Transaction A runs a range query twice and gets a different set of rows because Transaction B inserted or deleted rows that fall within that range between the two reads.

T1: SELECT * FROM orders WHERE total > 100;  -- returns 5 rows
T2: INSERT INTO orders (total) VALUES (150); COMMIT;
T1: SELECT * FROM orders WHERE total > 100;  -- returns 6 rows ← phantom

Lost update

Two transactions read a value, compute a new value based on it, and both write back — the second write silently overwrites the first.

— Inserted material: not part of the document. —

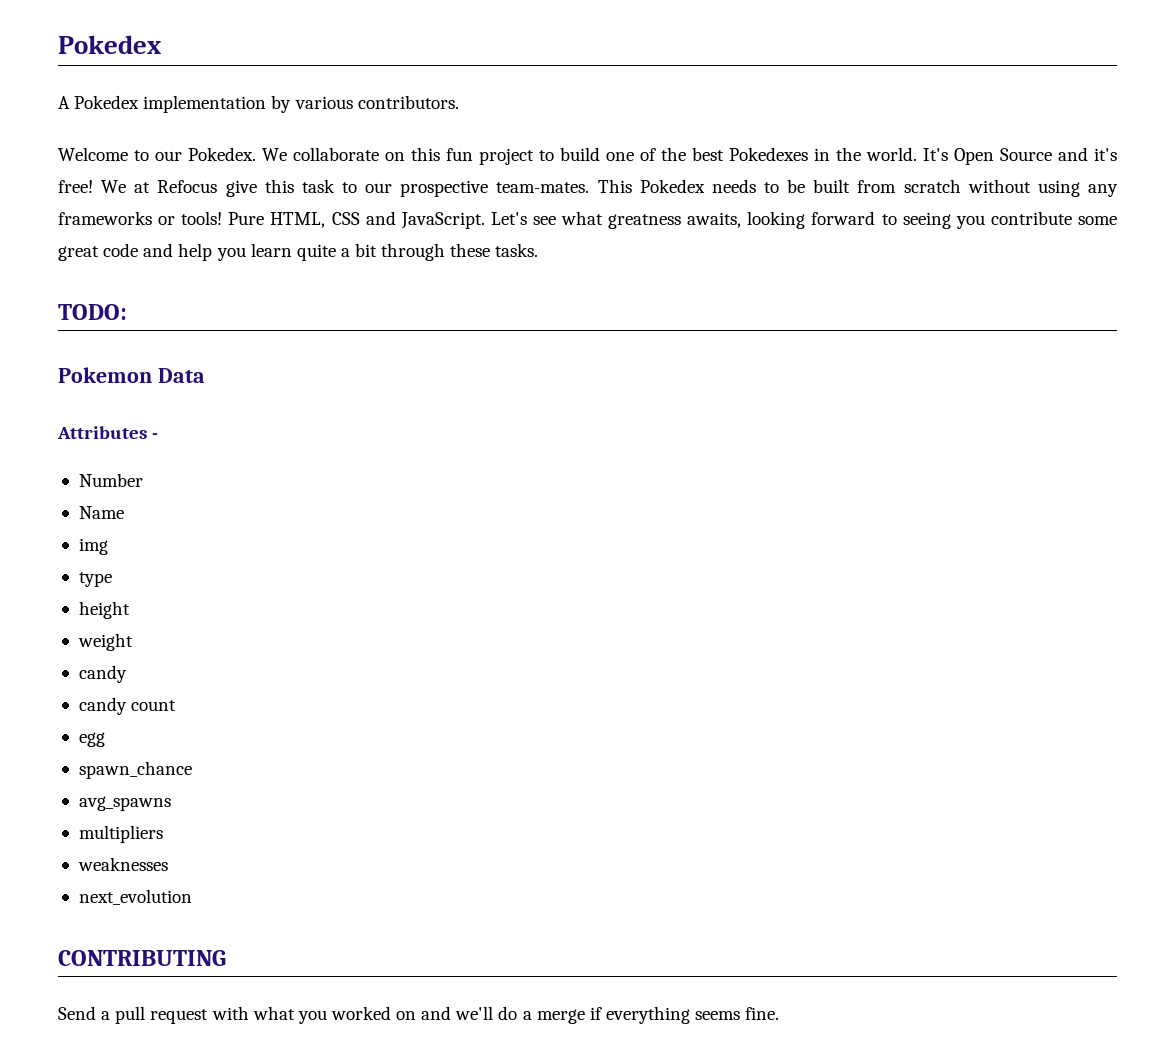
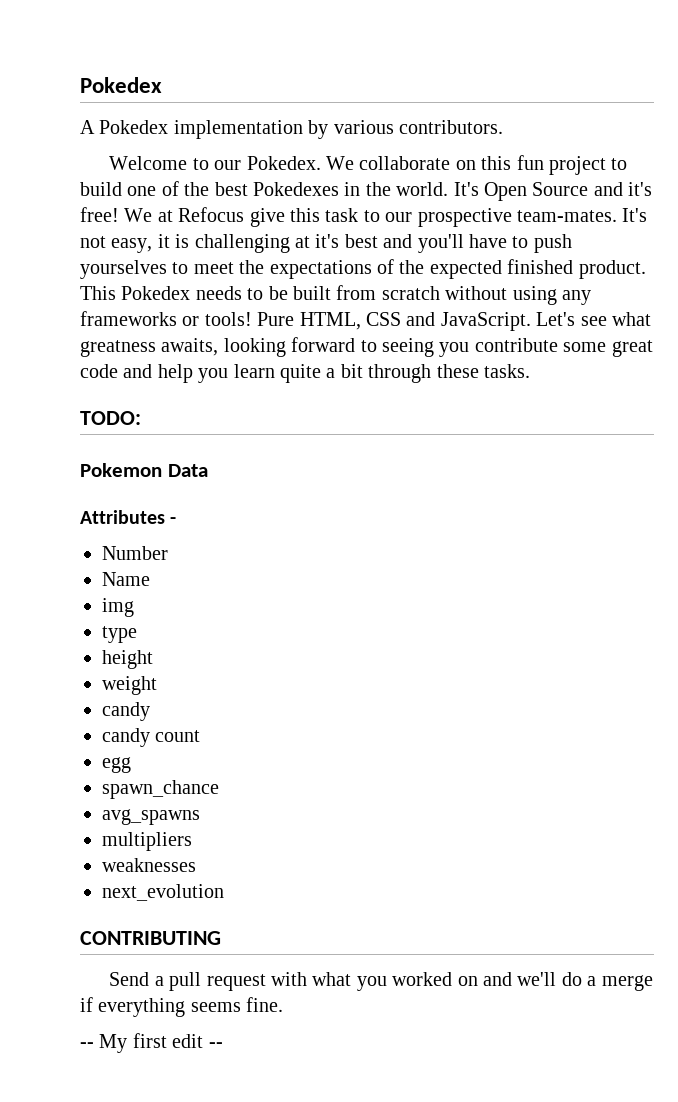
(590, 187) none -> [622,208,648,222] [80,234,572,253] [80,259,646,279] It's not easy, it is challenging at it's best and you'll have to push yourselves to meet the expectations of the expected finished product.
(780, 1013) none -> [80,1033,223,1053] // -- My first edit --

T1: SELECT stock FROM products WHERE id = 1;  -- reads 10
T2: SELECT stock FROM products WHERE id = 1;  -- reads 10
T1: UPDATE products SET stock = 9 WHERE id = 1; COMMIT;
T2: UPDATE products SET stock = 9 WHERE id = 1; COMMIT;  -- T1's update lost

Isolation Levels

SQL defines four standard isolation levels. Higher isolation prevents more anomalies but increases lock contention and reduces concurrency. Most applications run at Read Committed (PostgreSQL default) or Repeatable Read (MySQL InnoDB default).

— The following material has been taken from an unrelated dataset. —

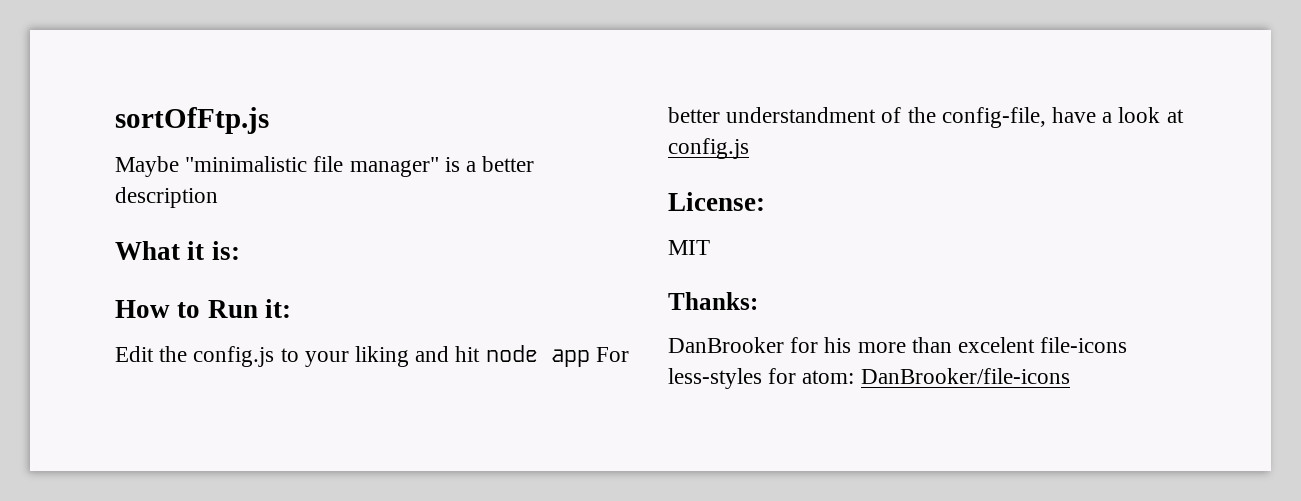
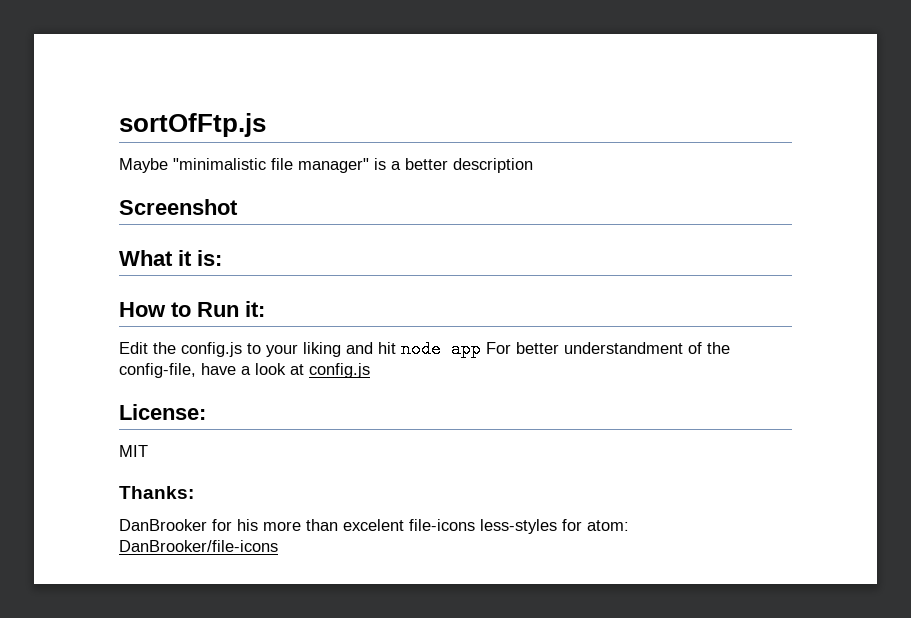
(218, 197) none -> [119,199,238,215] // Screenshot

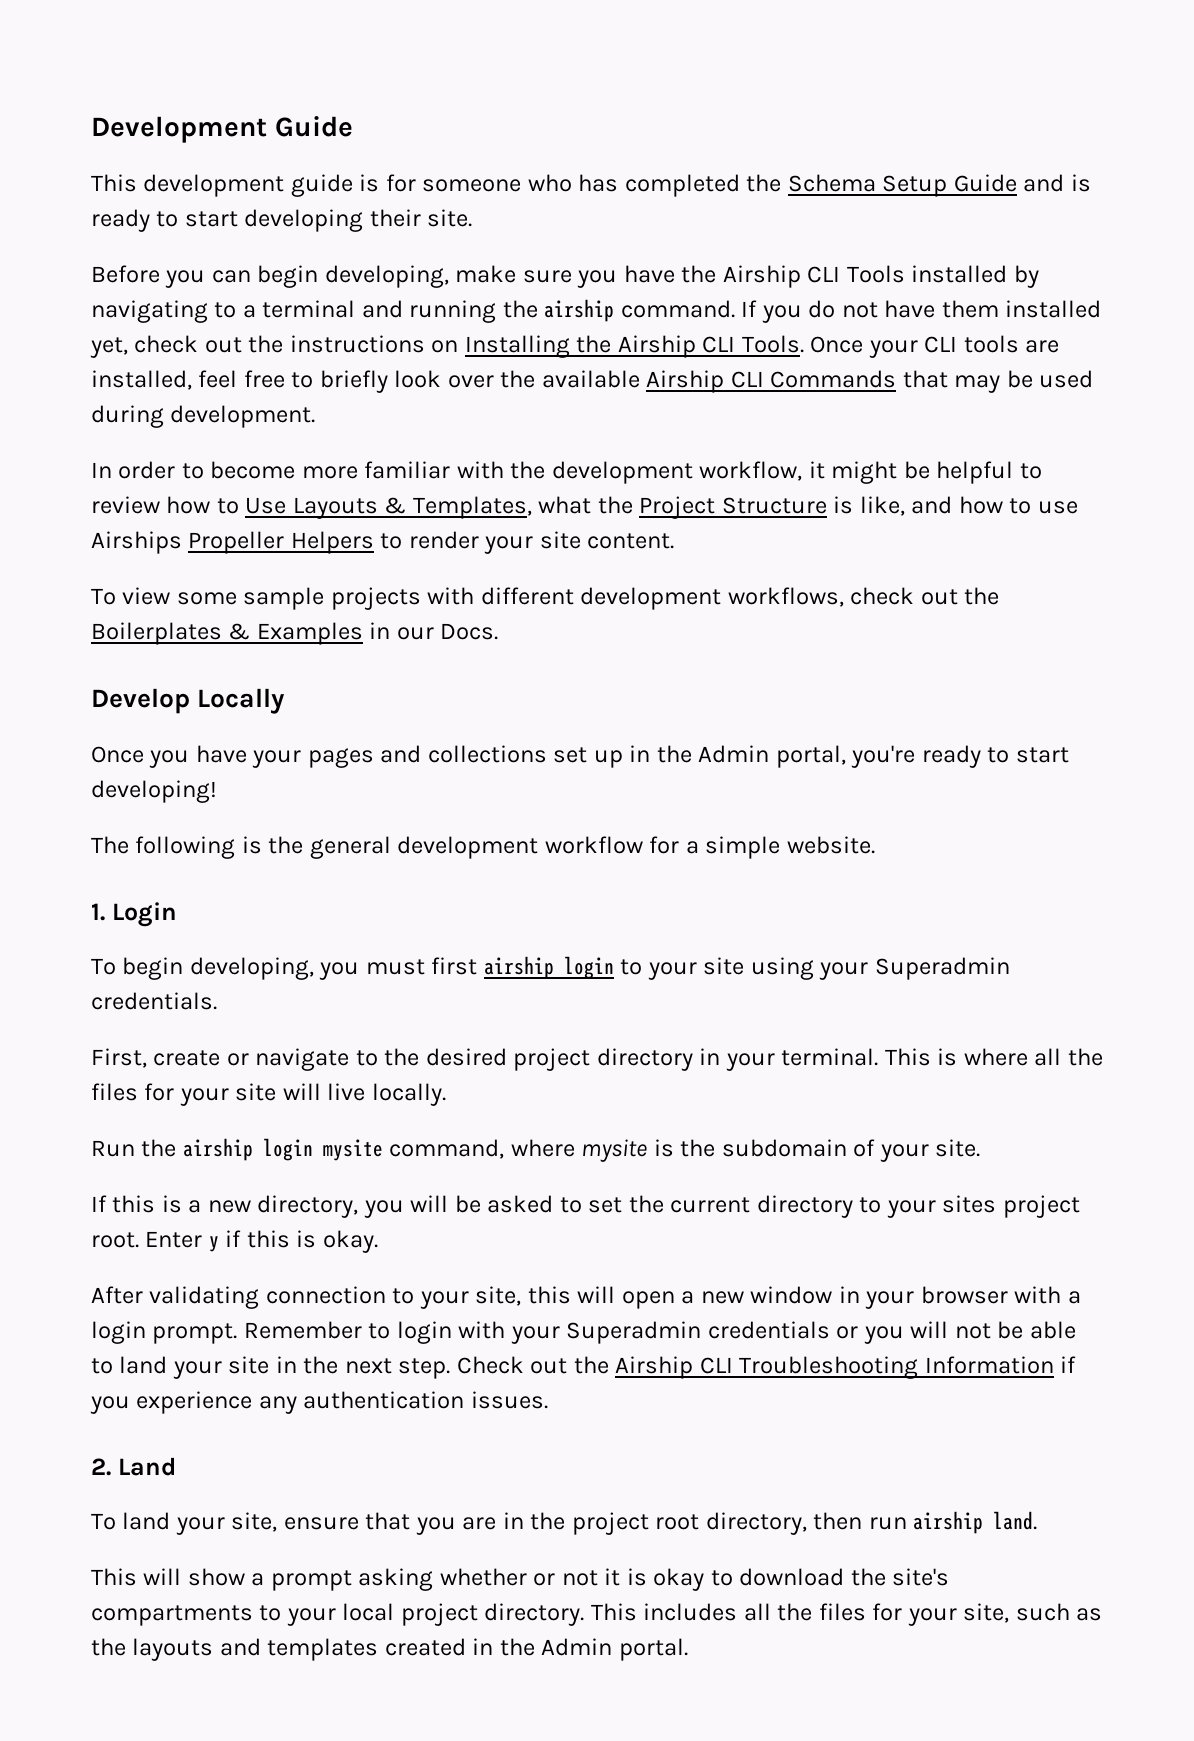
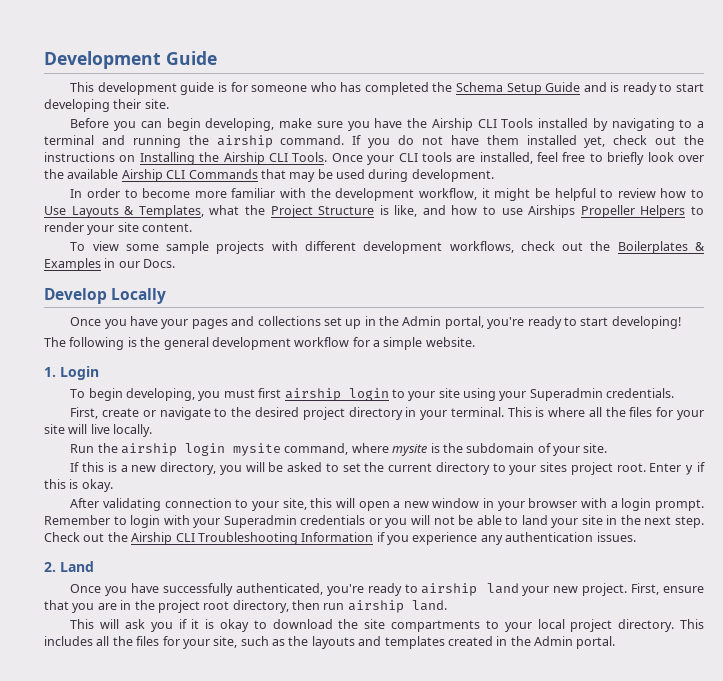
[91,1512,278,1535] To land your site, -> [70,583,660,596] Once you have successfully authenticated, you're ready to airship land your new project. First,
[187,1568,598,1591] show a prompt asking whether or not -> [124,619,187,632] ask you if
[892,1568,950,1586] site's -> [364,619,386,629] site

Level	Dirty Read	Non-repeatable Read	Phantom Read
READ UNCOMMITTED	Possible	Possible	Possible
READ COMMITTED	Prevented	Possible	Possible
REPEATABLE READ	Prevented	Prevented	Possible*
SERIALIZABLE	Prevented	Prevented	Prevented

* MySQL InnoDB prevents phantom reads at REPEATABLE READ using gap locks. PostgreSQL does not at this level.

READ UNCOMMITTED

No isolation — transactions can read each other's uncommitted changes. Dirty reads are possible. Almost never used in practice. Only useful for approximate analytics on large tables where a slight inconsistency is acceptable and locking overhead must be avoided.

READ COMMITTED

The PostgreSQL default. A query only sees data committed before the query began. Dirty reads are impossible. Non-repeatable reads are possible — the same row read twice in the same transaction may return different values if another transaction committed between the two reads. Suitable for most OLTP workloads.

REPEATABLE READ

The MySQL InnoDB default. A transaction operates on a consistent snapshot taken at the start of the transaction. Reading the same row twice always returns the same value — even if another transaction commits a change in between. Phantom reads may still occur (new rows appearing in a range scan). Use when you need to read a row multiple times and act on a consistent value.

SERIALIZABLE

The strongest level. Transactions behave as if they executed one at a time, in serial order. All three anomalies are prevented. Implemented via range locks or optimistic concurrency (SSI in PostgreSQL). Significantly reduces throughput under high concurrency. Reserve for transactions where correctness is critical and contention is acceptable — financial transfers, inventory deductions, ticket booking.

Deadlocks

A deadlock occurs when two or more transactions each hold a lock that the other needs, creating a circular wait that neither can break on its own.

T1: locks row A, waits for row B
T2: locks row B, waits for row A
→ neither can proceed

Detection and resolution

Databases detect deadlocks automatically by checking for cycles in the wait-for graph. When a deadlock is detected, the database picks one transaction as the victim, rolls it back, and returns an error to the application. The surviving transaction can then acquire the released lock and proceed. The application should catch the deadlock error and retry the transaction.

Prevention strategies

Consistent lock ordering — always acquire locks in the same order across all transactions. If every transaction locks row A before row B, the circular wait cannot form.
Keep transactions short — the longer a transaction holds locks, the higher the chance of collision. Do the minimum inside a transaction; move logic that does not need the lock outside it.
SELECT FOR UPDATE — acquire a write lock explicitly at read time when you know you will update the row. This prevents the read-modify-write race that often causes lost updates and deadlocks.
Optimistic concurrency — instead of locking, include a version column in the WHERE clause of the UPDATE. If another transaction modified the row first, the UPDATE affects 0 rows and the application retries.